2. Era conhecido que o sangramento de uma
pessoa ferida podia levá-la a morte. Essa observação estabeleceu uma associação
entre o sangue e o princípio da vida, pois a perda do sangue leva consigo a
vida.
3. Desta maneira, os cultos tântricos se
desenvolveram a partir de movimentos devocionais associados ao culto das
deusas, que aos poucos foi incorporando ritos de celebração da sexualidade.
4. Em uma época posterior, o homem-Deus Kṛṣṇa foi generoso ao dizer que Ele, na condição de
Suprema Personalidade de Deus, aceitaria qualquer oferenda, por mais humilde
que fosse, contanto que feita com o coração puro.

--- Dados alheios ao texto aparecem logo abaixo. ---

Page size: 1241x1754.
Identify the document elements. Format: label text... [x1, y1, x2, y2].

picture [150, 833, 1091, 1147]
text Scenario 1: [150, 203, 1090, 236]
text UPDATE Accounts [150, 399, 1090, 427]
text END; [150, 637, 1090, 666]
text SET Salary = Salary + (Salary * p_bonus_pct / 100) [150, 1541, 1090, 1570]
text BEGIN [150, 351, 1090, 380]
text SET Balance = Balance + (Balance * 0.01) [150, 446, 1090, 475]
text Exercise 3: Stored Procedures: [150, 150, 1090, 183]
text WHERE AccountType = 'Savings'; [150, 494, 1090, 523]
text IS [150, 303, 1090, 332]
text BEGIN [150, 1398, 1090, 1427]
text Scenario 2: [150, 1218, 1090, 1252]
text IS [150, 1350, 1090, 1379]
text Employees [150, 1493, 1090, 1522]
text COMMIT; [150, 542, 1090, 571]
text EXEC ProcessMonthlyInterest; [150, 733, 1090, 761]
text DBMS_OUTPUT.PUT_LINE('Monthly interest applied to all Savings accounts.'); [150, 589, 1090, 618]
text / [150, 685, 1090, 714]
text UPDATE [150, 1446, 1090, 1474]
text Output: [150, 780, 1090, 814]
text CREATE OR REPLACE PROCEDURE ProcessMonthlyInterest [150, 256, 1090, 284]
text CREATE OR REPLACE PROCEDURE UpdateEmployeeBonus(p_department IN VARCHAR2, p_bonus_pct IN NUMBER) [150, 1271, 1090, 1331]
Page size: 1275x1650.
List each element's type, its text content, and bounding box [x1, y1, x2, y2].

5. Segundo a documentação existente, a
origem do Yoga tem sua gestação na
época das primeiras Upaniṣads.
Posteriormente essa doutrina teria tomado corpo com a composição do Yogasūtra de Patañjali. As Upaniṣads são um conjunto de
obras consideradas pelo hinduísmo como integrantes do corpo literário da
revelação (smriti), mas que fogem ao
padrão anterior das composições védicas,
que se tratavam exclusivamente de assuntos relacionados aos rituais. As Upaniṣads
minimizam a importância do ritual em favor de uma descoberta pessoal da
perfeição. Seu conteúdo é místico e seus argumentos têm perfil filosófico,
tratando fundamentalmente da relação entre o eu e o todo, designado Brahmā. A palavra Yoga aparece pela primeira vez na Śvetāśvatara-Upaniṣad.